Budget: Delicate balancing act for stock market

Stock investors and company directors, found usually in closed-door meetings, were seen stepping out last Friday to fret, worry and stew over the budgetary measures announced by the finance minister that evening. It wasn’t quite what had been expected.

Investors had been buying stocks for weeks in the hope of a flood of foreign portfolio investment making its way into the market after June 1 — the effective date of inclusion of Pakistan in the MSCI Emerging Market category.

But for many, any hope from the budget was dashed to dust. Widely regarded as ‘negative’ for the capital market, some optimists tried to keep their sangfroid. The former chairman PSX, Arif Habib, said the budget proposals for the capital markets were not entirely negative or positive — but a mixture of both.

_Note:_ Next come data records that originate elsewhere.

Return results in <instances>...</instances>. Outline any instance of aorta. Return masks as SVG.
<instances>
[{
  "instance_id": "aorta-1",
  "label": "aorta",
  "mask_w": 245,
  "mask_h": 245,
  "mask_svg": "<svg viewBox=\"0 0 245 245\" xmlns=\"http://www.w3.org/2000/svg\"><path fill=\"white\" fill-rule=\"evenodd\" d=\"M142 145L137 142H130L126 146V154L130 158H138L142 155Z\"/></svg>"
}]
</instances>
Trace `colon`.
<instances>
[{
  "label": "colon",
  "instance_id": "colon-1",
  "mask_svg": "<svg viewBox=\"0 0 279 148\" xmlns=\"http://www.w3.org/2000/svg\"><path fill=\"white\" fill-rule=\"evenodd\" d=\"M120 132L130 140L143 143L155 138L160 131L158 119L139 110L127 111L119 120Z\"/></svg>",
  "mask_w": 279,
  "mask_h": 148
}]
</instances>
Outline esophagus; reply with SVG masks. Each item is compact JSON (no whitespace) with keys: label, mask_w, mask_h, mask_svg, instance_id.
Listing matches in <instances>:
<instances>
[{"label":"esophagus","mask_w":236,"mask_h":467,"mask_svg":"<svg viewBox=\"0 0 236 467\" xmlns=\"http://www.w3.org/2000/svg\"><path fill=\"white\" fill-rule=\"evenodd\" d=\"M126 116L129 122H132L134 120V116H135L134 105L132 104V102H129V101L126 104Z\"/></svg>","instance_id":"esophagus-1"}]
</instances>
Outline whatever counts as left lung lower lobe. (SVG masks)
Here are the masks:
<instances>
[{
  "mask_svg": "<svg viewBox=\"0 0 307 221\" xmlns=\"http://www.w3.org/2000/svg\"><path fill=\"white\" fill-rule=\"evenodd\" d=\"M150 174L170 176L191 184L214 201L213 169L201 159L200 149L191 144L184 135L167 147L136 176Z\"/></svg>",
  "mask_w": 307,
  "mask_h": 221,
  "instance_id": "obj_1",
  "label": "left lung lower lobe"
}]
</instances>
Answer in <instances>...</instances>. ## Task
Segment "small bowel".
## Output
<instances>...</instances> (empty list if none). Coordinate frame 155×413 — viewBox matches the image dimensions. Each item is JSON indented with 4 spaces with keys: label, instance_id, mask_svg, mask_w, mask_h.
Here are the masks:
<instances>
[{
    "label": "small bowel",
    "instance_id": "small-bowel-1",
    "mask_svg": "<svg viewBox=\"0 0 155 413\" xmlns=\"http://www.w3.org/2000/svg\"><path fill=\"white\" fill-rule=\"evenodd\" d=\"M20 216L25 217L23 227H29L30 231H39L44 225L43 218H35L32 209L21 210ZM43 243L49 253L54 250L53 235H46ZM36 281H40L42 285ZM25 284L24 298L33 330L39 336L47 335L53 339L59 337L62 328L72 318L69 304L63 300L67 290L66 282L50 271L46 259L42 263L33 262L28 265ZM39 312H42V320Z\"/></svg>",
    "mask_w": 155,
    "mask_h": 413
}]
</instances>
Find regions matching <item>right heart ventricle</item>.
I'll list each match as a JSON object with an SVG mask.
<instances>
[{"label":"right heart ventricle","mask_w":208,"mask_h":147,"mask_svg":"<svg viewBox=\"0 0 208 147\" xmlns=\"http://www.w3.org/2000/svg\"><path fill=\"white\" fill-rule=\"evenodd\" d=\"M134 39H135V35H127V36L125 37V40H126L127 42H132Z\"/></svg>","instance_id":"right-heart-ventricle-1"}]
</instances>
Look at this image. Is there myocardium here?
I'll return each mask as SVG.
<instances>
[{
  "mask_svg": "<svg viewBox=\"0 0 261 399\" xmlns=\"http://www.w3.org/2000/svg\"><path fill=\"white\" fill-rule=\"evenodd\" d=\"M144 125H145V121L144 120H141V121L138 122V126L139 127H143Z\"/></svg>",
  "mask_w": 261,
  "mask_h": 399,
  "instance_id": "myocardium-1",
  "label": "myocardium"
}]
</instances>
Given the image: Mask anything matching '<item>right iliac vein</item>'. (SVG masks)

“The government has provided certain incentives such as a 1pc reduction in corporate tax rate to 30pc, but some other measures have indeed diluted the salutary impact”, he agreed.

Head of a major listed company frowned: “It’s akin to giving with one hand and taking back with the other”, he said. The corporate boss seemed particularly disturbed by the government’s decision to favour dividend payout over retention.

Currently corporations are required to pay dividends to shareholders as any accumulated reserves in excess of 100pc paid-up capital are taxed at 10pc. The caveat being that an exemption has been provided if the lower of at least 40pc after tax profit or 50pc of paid-up capital is distributed as dividend.

According to budget modifications, companies would be bound to pay out of at least 40pc after tax profit in cash dividend or bonus shares or else face a tax levy of 10pc in case of non-compliance, regardless of its paid-up capital.

While the budget was widely regarded as ‘negative’ for the capital market, some optimists tried to keep their sangfroid

“Seen as a victory for minority shareholders, corporation in the throes of expansion, which require retained earnings, are not likely to take it lying down”, the corporate chief asserted.

Analysts at First Capital Equities opined: “With an option of the dividend requirement being met through bonus shares, we might potentially see an influx of right issues, leading to higher liquidity. On the downside, sponsors may potentially decide to buy-back shares”.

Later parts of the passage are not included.